(Task instructions) Leave the images out, and copy each of the records below exactly.

<<<<

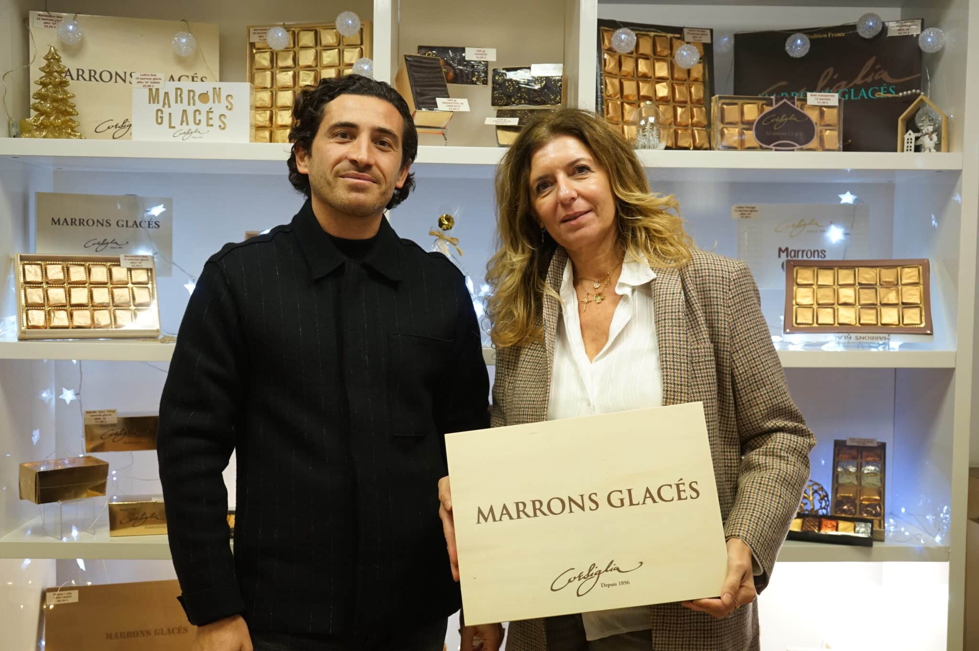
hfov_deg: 49.6
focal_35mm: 39
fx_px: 1060
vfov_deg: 34.2
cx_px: 490
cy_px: 326
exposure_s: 1/160
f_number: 5
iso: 2500
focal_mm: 39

>>>>

(Response)
hfov_deg: 49.6
focal_35mm: 39
fx_px: 1060
vfov_deg: 34.2
cx_px: 490
cy_px: 326
exposure_s: 1/160
f_number: 5
iso: 2500
focal_mm: 39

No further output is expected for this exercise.